Le Ravissement de Lol V Stein interpelle d'abord par son titre. Ce nom étrange, abrégé, qu'on hésite à prononcer, et puis surtout ce ravissement, qui sonne si joliment, mais dont on ne sait de quelle nature il procède. Joie, folie, ou peut-être un peu des deux?
Le temps suspendu.
La première fois que j'entendis parler du livre, je tombai amoureuse du titre seul. Le Ravissement de Lol V Stein. Et il fallut six années supplémentaires pour qu'enfin je le lise.

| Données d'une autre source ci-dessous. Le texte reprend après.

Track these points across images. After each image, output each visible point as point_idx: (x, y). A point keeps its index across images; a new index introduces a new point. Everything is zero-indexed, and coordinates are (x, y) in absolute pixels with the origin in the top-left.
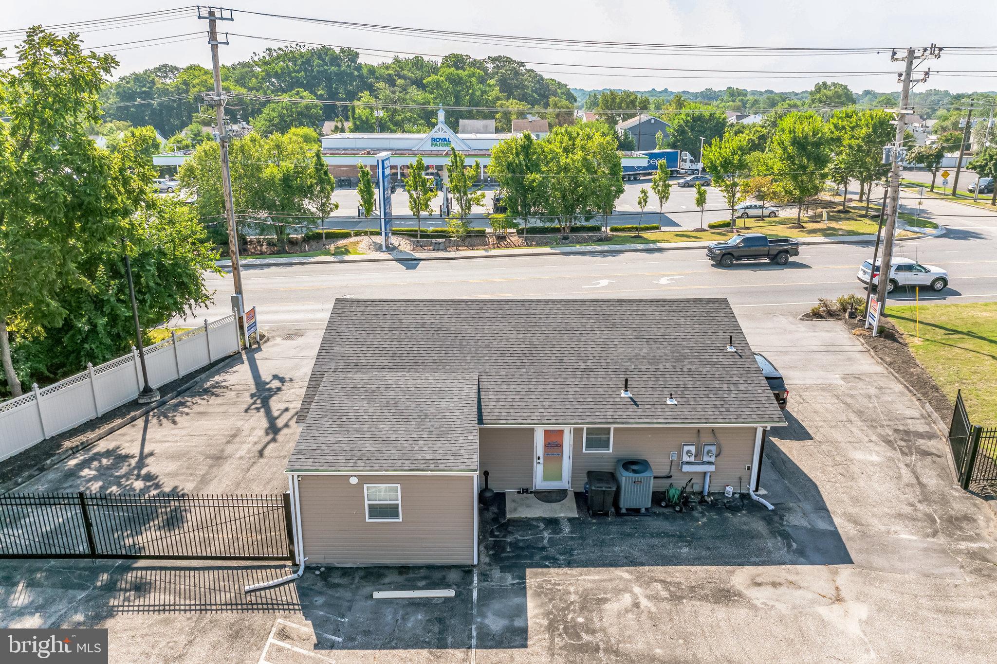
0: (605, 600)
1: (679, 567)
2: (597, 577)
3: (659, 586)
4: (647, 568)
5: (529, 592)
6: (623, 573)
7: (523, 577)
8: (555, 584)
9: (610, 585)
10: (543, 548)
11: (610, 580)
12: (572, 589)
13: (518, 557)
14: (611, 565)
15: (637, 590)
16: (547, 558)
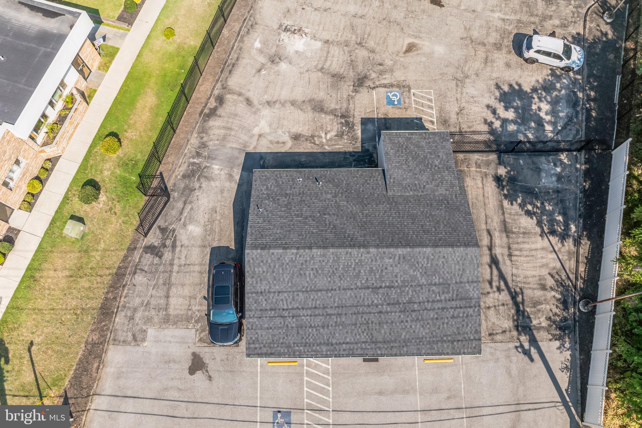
0: (336, 136)
1: (308, 151)
2: (337, 147)
3: (317, 142)
4: (319, 151)
5: (360, 140)
6: (328, 149)
7: (362, 146)
8: (351, 143)
9: (333, 143)
10: (354, 160)
11: (333, 145)
12: (346, 141)
13: (364, 156)
14: (331, 152)
15: (324, 141)
16: (353, 156)
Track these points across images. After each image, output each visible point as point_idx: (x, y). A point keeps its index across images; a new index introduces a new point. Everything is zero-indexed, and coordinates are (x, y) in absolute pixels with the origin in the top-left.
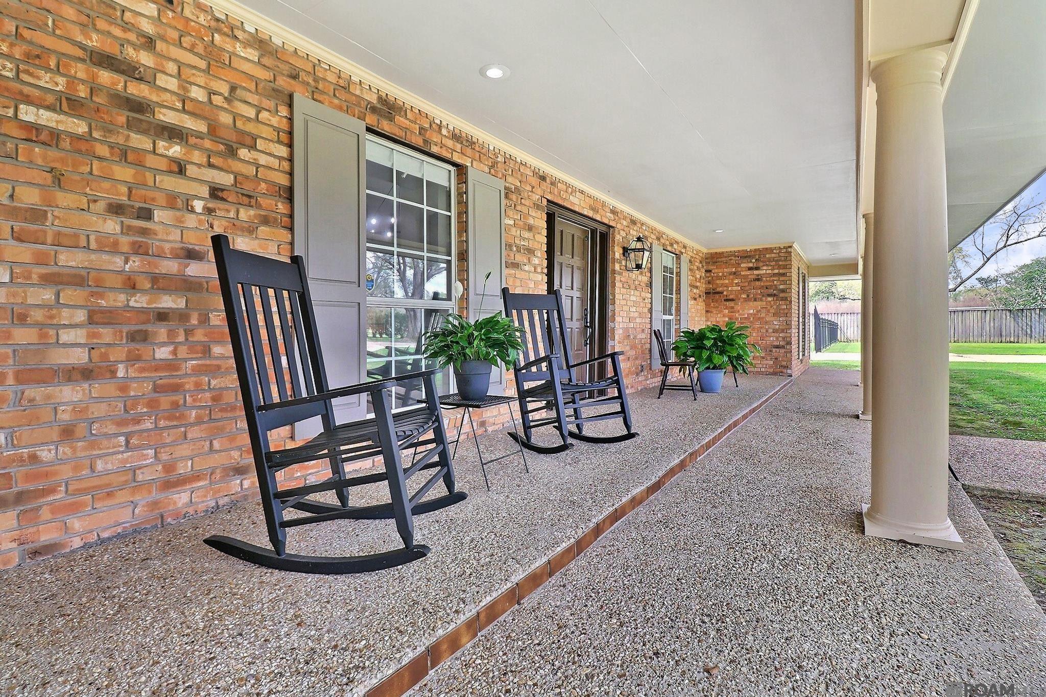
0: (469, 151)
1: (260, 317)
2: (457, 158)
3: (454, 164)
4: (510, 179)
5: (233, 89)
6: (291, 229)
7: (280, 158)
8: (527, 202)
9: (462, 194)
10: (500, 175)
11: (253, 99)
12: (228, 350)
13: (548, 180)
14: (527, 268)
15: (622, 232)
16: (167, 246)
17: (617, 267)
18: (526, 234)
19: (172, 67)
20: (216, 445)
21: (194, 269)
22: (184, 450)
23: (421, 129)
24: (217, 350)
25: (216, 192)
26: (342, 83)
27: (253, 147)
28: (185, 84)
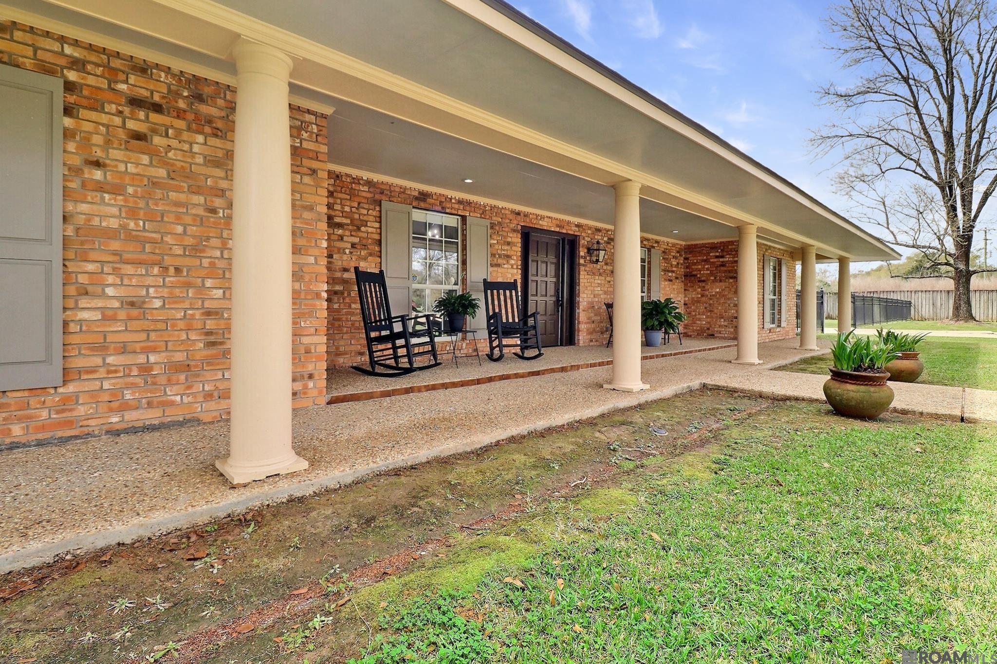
0: (468, 208)
1: (368, 293)
2: (460, 213)
3: (459, 215)
4: (494, 218)
5: (359, 204)
6: (380, 257)
7: (376, 228)
8: (506, 229)
9: (464, 230)
10: (488, 217)
11: (366, 206)
12: (359, 306)
13: (522, 214)
14: (506, 266)
15: (586, 238)
16: (337, 267)
17: (582, 261)
18: (506, 247)
19: (339, 201)
20: (353, 342)
21: (346, 275)
22: (342, 343)
23: (441, 202)
24: (353, 306)
25: (353, 246)
26: (402, 190)
27: (366, 226)
28: (343, 206)
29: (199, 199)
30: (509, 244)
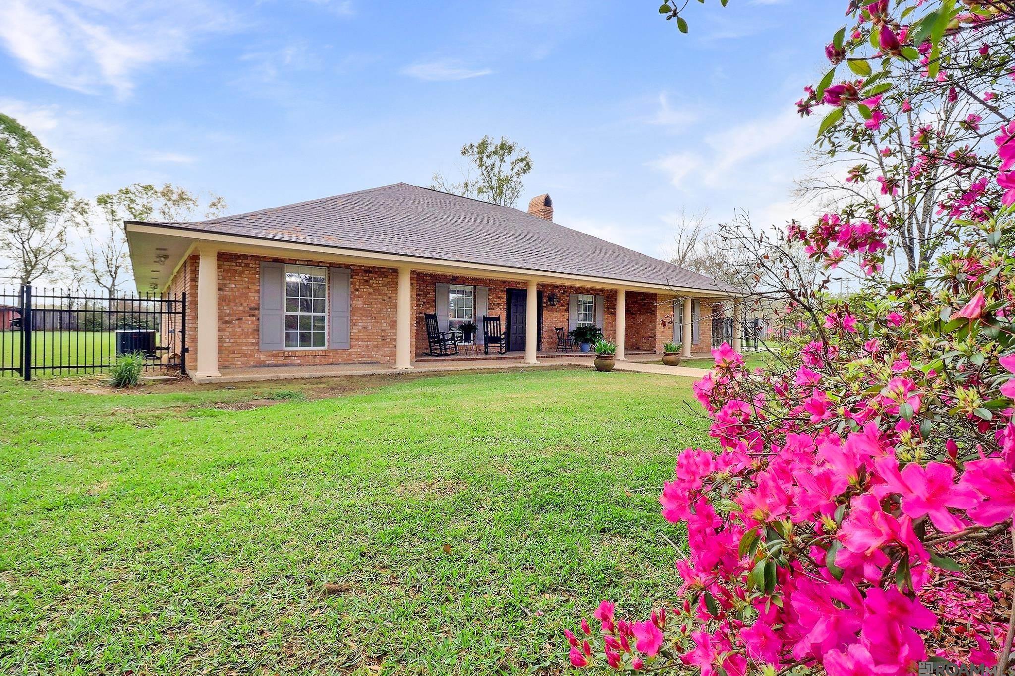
3: (473, 286)
4: (491, 286)
6: (435, 308)
7: (434, 295)
8: (498, 290)
9: (475, 292)
10: (487, 285)
12: (426, 328)
13: (507, 282)
14: (496, 309)
15: (548, 292)
17: (545, 305)
18: (497, 299)
20: (424, 343)
21: (422, 316)
23: (463, 281)
27: (429, 294)
29: (381, 297)
30: (499, 298)
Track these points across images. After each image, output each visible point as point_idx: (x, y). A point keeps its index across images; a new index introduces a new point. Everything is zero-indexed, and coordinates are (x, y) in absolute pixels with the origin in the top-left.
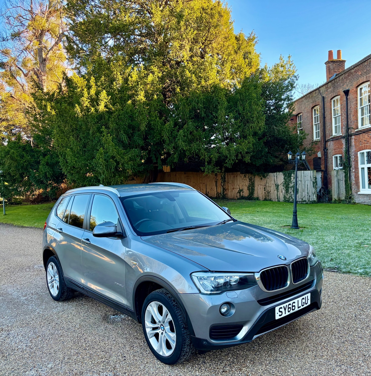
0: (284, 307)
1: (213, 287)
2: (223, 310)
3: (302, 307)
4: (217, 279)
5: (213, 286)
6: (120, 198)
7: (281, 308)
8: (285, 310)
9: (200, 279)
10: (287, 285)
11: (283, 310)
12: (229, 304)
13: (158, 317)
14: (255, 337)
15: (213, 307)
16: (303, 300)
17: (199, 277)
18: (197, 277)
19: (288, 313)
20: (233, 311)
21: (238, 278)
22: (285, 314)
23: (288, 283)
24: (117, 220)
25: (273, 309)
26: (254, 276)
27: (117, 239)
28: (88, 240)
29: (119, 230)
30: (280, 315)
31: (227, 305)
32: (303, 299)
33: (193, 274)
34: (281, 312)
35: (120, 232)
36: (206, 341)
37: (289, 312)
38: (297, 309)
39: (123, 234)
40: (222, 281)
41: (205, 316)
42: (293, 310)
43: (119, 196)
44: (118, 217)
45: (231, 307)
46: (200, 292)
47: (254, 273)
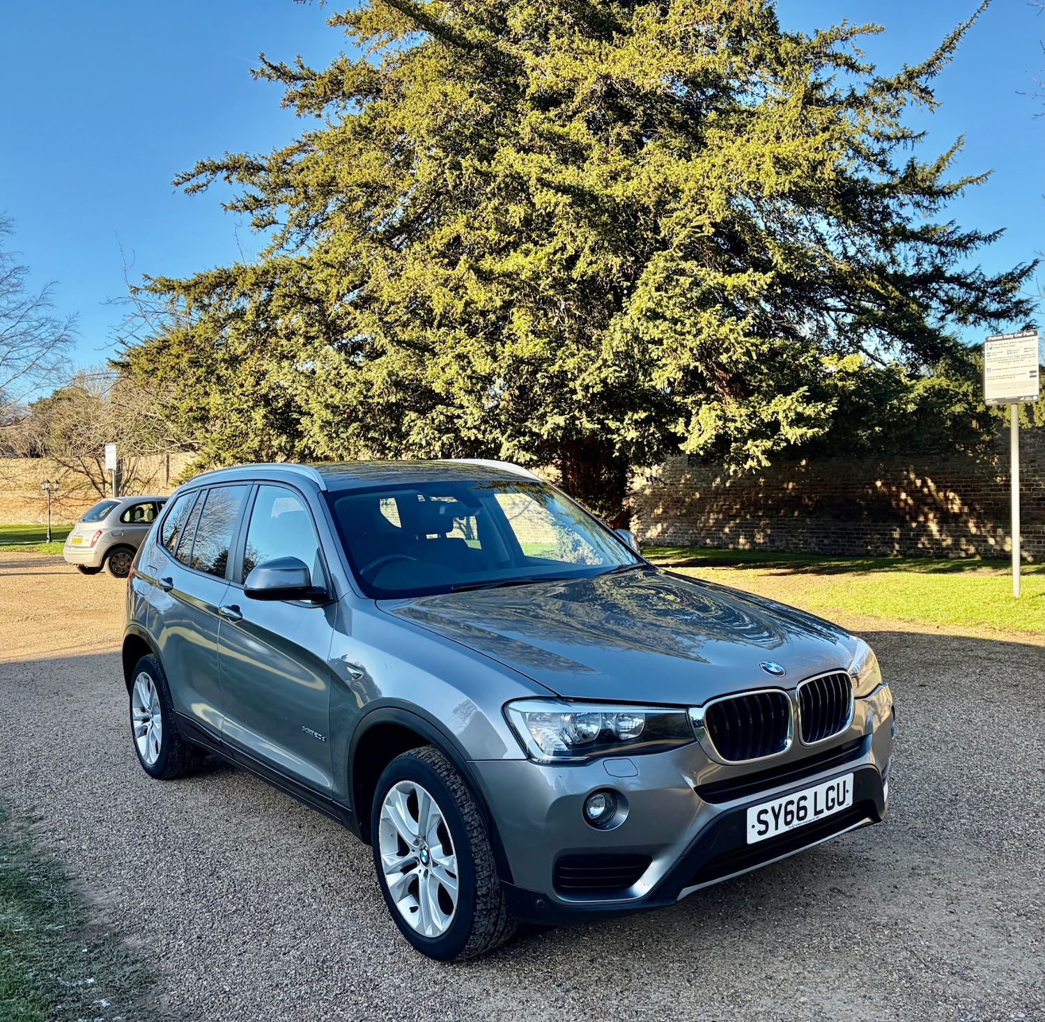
0: (773, 809)
1: (567, 745)
2: (596, 811)
3: (826, 813)
4: (580, 722)
5: (569, 741)
6: (324, 492)
7: (765, 812)
8: (776, 817)
9: (531, 719)
10: (784, 747)
11: (769, 818)
12: (613, 796)
13: (409, 828)
14: (686, 891)
15: (564, 802)
16: (830, 792)
17: (527, 715)
18: (523, 714)
19: (783, 829)
20: (622, 816)
21: (639, 721)
22: (777, 828)
23: (789, 742)
24: (315, 553)
25: (741, 814)
26: (687, 715)
27: (310, 605)
28: (235, 609)
29: (318, 582)
30: (760, 833)
31: (608, 795)
32: (832, 788)
33: (511, 705)
34: (766, 823)
35: (320, 589)
36: (544, 897)
37: (787, 823)
38: (811, 817)
39: (327, 592)
40: (594, 729)
41: (542, 825)
42: (799, 819)
43: (323, 488)
44: (317, 546)
45: (615, 804)
46: (530, 756)
47: (687, 707)
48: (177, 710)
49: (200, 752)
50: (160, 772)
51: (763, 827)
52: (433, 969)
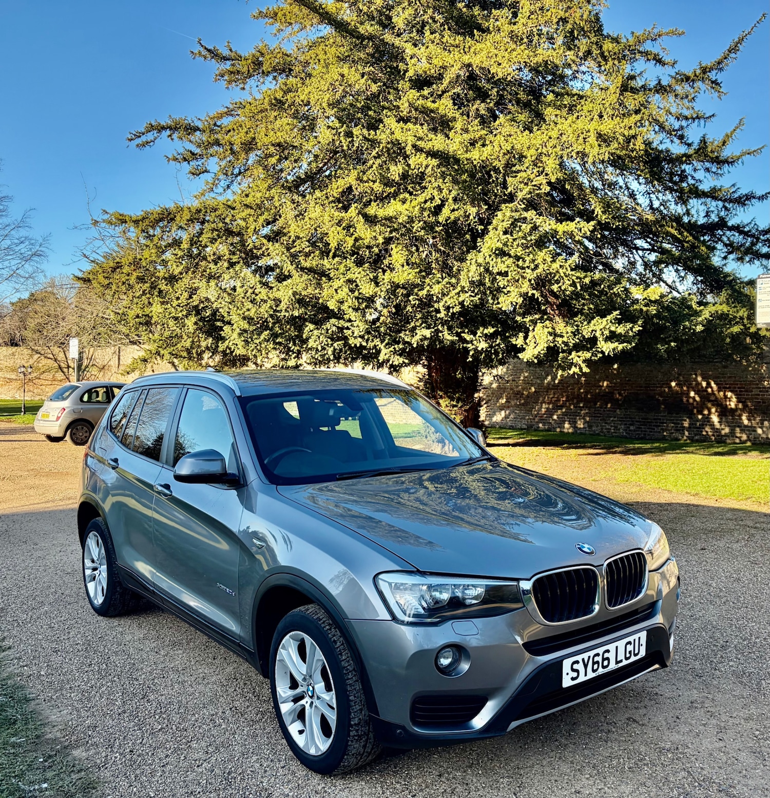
0: (583, 660)
1: (424, 608)
2: (445, 662)
3: (625, 663)
4: (434, 591)
5: (425, 605)
6: (238, 397)
7: (577, 662)
8: (586, 666)
9: (397, 587)
10: (593, 611)
11: (579, 667)
12: (459, 650)
13: (299, 668)
14: (514, 724)
15: (421, 654)
16: (628, 646)
17: (393, 585)
18: (390, 584)
19: (591, 675)
20: (465, 666)
21: (480, 590)
22: (586, 675)
23: (597, 608)
24: (230, 447)
25: (558, 664)
26: (518, 586)
27: (226, 487)
28: (167, 487)
29: (232, 469)
30: (573, 679)
31: (454, 649)
32: (629, 643)
33: (381, 576)
34: (577, 671)
35: (234, 475)
36: (403, 728)
37: (594, 671)
38: (613, 666)
39: (239, 477)
40: (445, 596)
41: (402, 672)
42: (604, 667)
43: (238, 394)
44: (232, 440)
45: (460, 656)
46: (394, 618)
47: (518, 580)
48: (119, 563)
49: (136, 596)
50: (105, 611)
51: (575, 675)
52: (316, 781)
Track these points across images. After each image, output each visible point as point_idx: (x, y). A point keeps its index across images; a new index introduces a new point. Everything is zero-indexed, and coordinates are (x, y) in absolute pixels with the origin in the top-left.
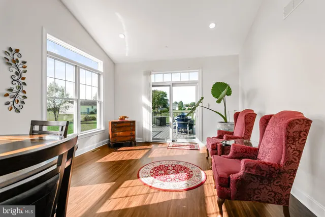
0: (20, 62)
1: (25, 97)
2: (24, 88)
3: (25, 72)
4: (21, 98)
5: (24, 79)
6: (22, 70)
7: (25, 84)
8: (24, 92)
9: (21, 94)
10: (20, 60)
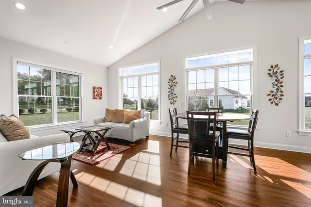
0: (279, 72)
1: (282, 95)
2: (282, 89)
3: (282, 78)
4: (279, 96)
5: (281, 83)
6: (280, 77)
7: (282, 86)
8: (282, 92)
9: (279, 93)
10: (279, 71)
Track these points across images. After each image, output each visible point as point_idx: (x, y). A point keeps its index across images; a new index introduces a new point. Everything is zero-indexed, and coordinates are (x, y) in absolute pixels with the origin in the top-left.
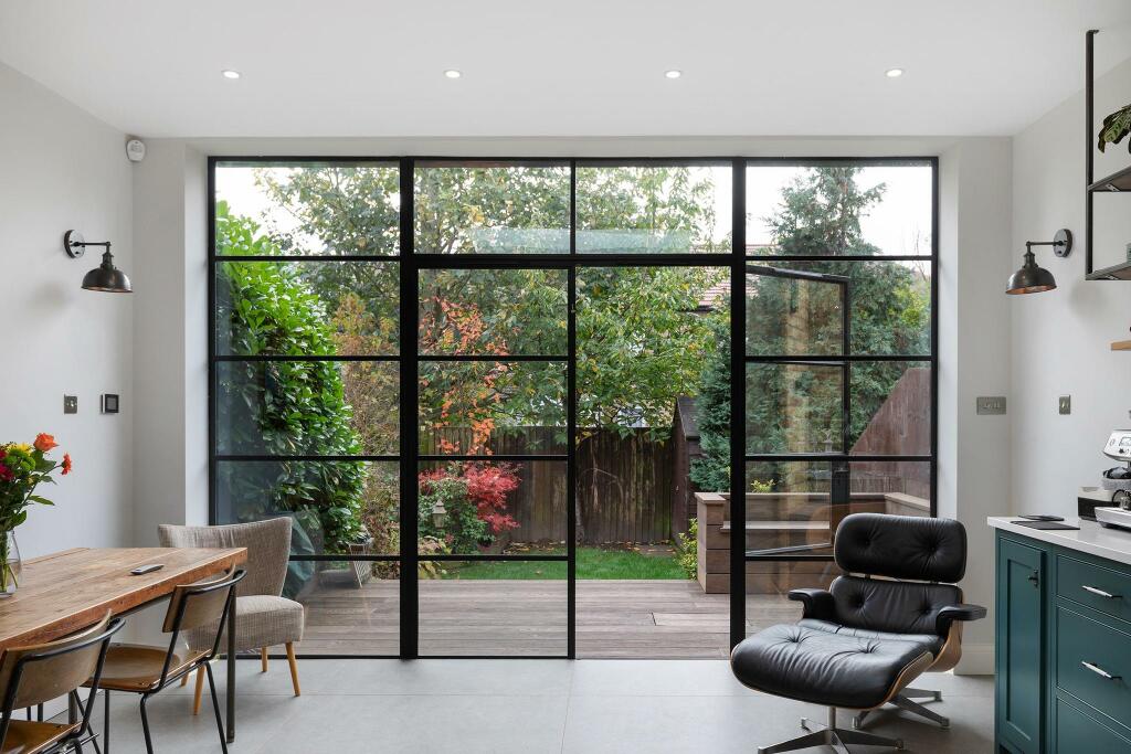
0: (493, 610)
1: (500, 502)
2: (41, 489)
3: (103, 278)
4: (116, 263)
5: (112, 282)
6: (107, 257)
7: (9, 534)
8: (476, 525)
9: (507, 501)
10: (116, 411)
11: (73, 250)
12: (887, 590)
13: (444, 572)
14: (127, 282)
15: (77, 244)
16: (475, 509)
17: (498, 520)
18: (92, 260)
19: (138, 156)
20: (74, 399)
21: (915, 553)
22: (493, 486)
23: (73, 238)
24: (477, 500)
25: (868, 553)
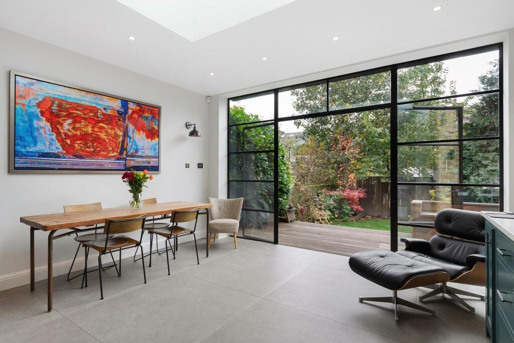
0: (322, 234)
1: (357, 201)
2: (145, 184)
3: (194, 133)
4: (197, 129)
5: (195, 134)
6: (195, 127)
7: (139, 194)
8: (347, 208)
9: (359, 201)
10: (202, 167)
11: (188, 127)
12: (458, 243)
13: (331, 222)
14: (199, 134)
15: (189, 125)
16: (347, 203)
17: (355, 207)
18: (192, 129)
19: (209, 101)
20: (189, 165)
21: (475, 228)
22: (354, 196)
23: (188, 124)
24: (348, 200)
25: (450, 226)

L'écriture de Marguerite Duras est syncopée, fulgurante. Les énoncés y tombent comme des couperets, peut-être d'une façon particulièrement marquée dans ses œuvres les plus tardives. Ici, le texte garde encore de son étoffe et ne connait pas le dépouillement auquel l'auteur a parfois pu réduire son écriture. Toute la beauté et toute la poésie du livre résident dans l'infra-ordinaire que Marguerite Duras parvient finement à saisir et à dire. Parler de la vie, celle qui se situe en marge de l'événement, celle dont on ne peut parler qu'avec difficulté, précisément parce qu'on ne la voit presque pas et parce qu'elle est de l'ordre de l'indicible. La folie, la douce folie, les émotions contradictoires qui nous traversent, le désir, l'amour, la douleur ordinaire, tous ces petits riens, bien souvent réduits au silence car mystérieux, inquiétants, et qui sont pourtant la vie même.
C'est cela, l'écriture de Marguerite Duras. Non les faits ni les péripéties ni les évènements extraordinaires, mais tout ce qui gravite autour, tout ce qui bourdonne dans nos corps et nos esprits.